126th place: Harry Stamoulis & family (793 million dollars)

“The Stamoulis Property Group came into its own when the late Spiros Stamoulis sold his Gold Medal soft-drink brand to Cadbury-Schweppes in 2004. The company is now overseen by his son Harry, with major acquisitions including the $91 million Woolworths distribution facility in the Melbourne suburb of Mulgrave and the $125 million One Collins Street tower in the CBD. Harry’s sister Melina oversees the family-owned Nafsika Stamoulis Hellenic Museum. A passionate soccer fan, having served as a director of Melbourne Victory, Harry remains involved in a venture to bring an A-League team to Tasmania.”

Theo Karedis

131st place: Theo Karedis (775 million dollars)

“The website of Theo Karedis’ Arkadia Property Services still carries its pre-pandemic self-assessment of the worth of its 25 properties: $900 million. Given half of them are malls or large-format neighbourhood centres, it remains to be seen how much value has been permanently chopped off by e-commerce. Arkadia was founded by Karedis after the $175 million sale of his Theo’s Liquor bottle shops to Coles in 2002, following a bidding war with Woolworths. Karedis migrated from the Greek island of Kythira, opening a deli in Sydney’s Neutral Bay in 1955. He applied for his first in-store liquor licence in 1979.”

George Koukis

146th place: George Koukis (715 million dollars)

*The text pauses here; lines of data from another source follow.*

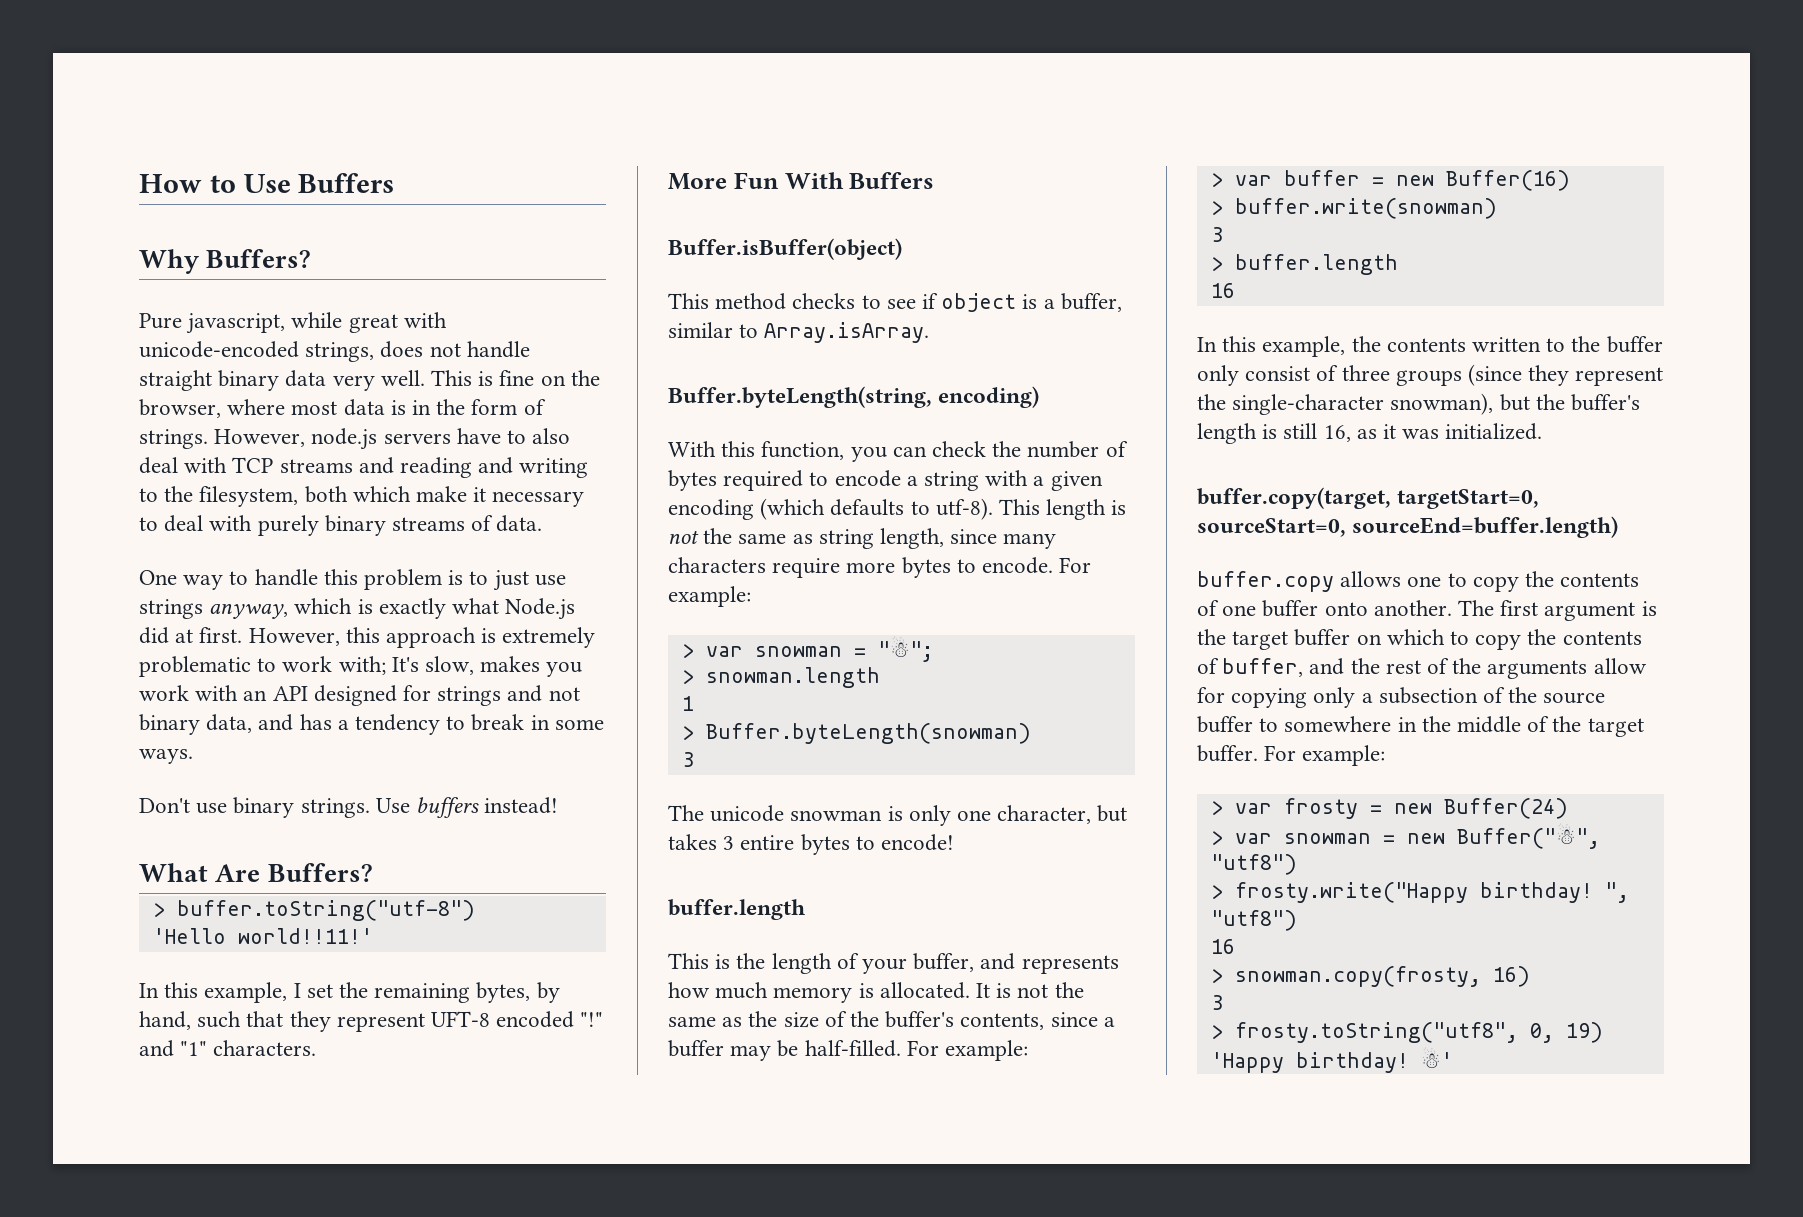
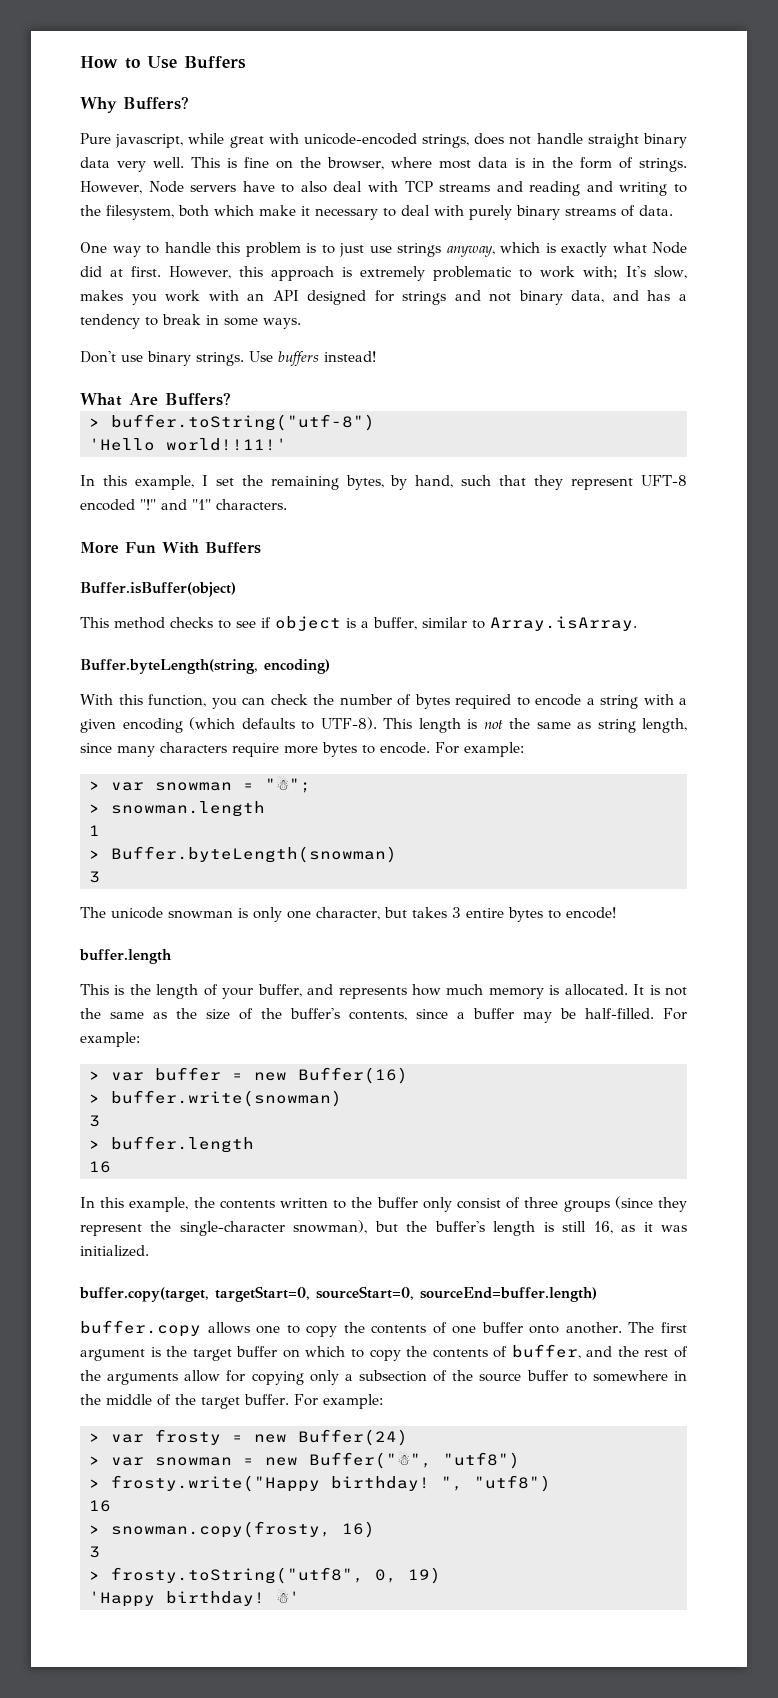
[311,428,378,450] node.js -> [148,181,184,193] Node
[505,598,576,620] Node.js -> [652,242,687,254] Node
[935,498,993,520] utf-8). -> [320,717,377,730] UTF-8).

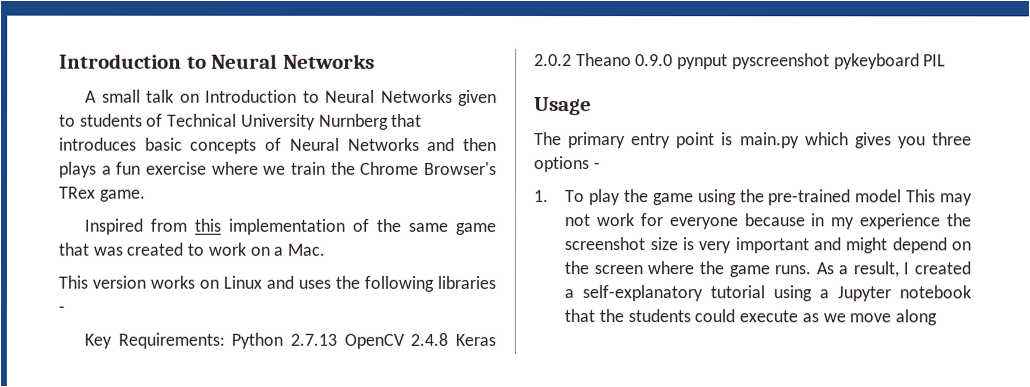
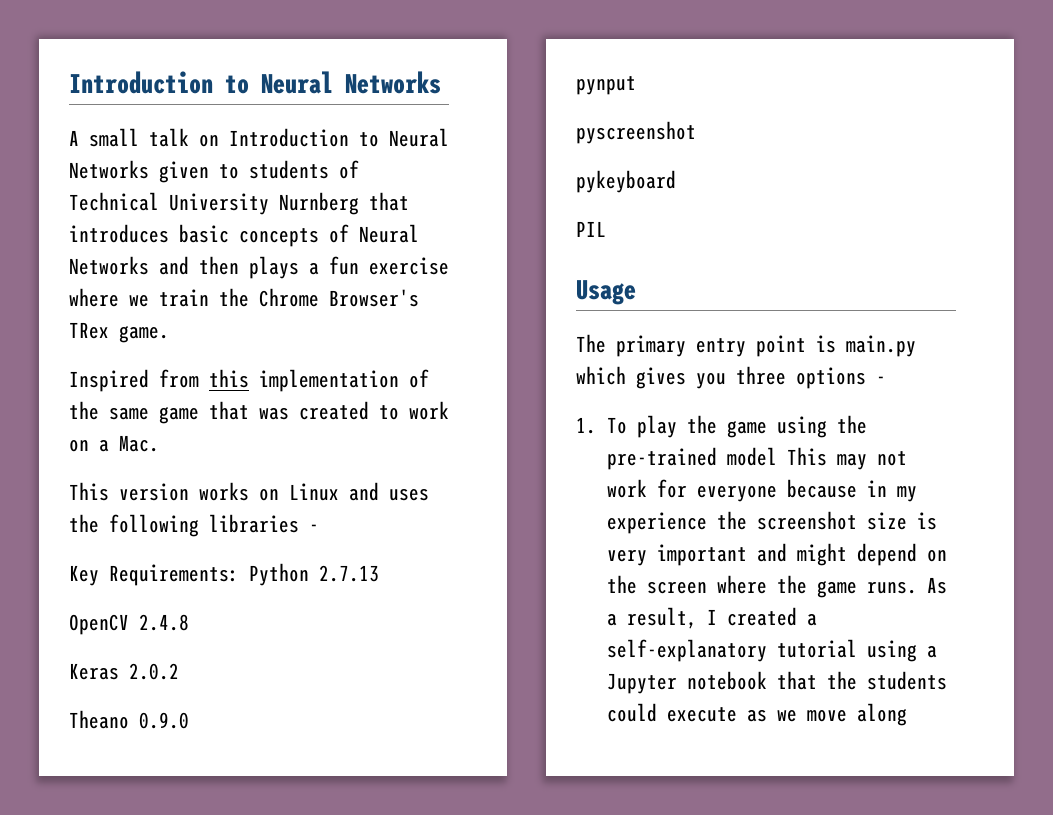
(338, 339) none -> (379, 573) //
(449, 339) none -> (189, 622) //
(572, 60) none -> (179, 671) //
(674, 60) none -> (189, 720) //
(729, 62) none -> (636, 85) //
(830, 61) none -> (696, 132) //
(920, 61) none -> (676, 181) //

“Banking software is not sexy but it’s made a fortune for George Koukis, who migrated from Greece in 1971 with $140 to his name. He got a job as a Qantas “office boy” in 1973, and his break came when he volunteered to computerise the airline’s managed accounting system. In 1993, he paid $948,000 for a small Swiss banking software maker, renamed it Temenos, and built it up with the help of venture capital to a 2001 float at a $2.1 billion valuation. Koukis has gradually sold off his holding to below 3 per cent. He left the board in April. His eponymous aviation software business claims more than 100 installations worldwide.”

Kerry Harmanis

154th place: Kerry Harmanis (690 million dollars)

“Kerry Harmanis wasted little time in his return to public life since selling Jubilee Mines to resources giant Xstrata for $500 million in 2007. The long-time investor in gold explorer Talisman Mining became its chairman in July. By September a new CEO was in the chair and corporate costs cut. Talisman shares have been flat over the past year despite a roaring gold sector. It’s a different story for Harmanis’ investment in Capricorn Metals, which is developing a gold project in WA. Its shares have doubled this year. Harmanis, a meditation devotee, set up Mindful Meditation Australia which sells workshops to businesses and schools.”

How the Rich List is calculated

This is the 38th Financial Review Rich List.

The valuations are undertaken by the Rich List editors and an analyst and are minimum estimates. They are calculated using publicly available data and confidential consultation with the list members. Listed company valuations are calculated in the first week of September.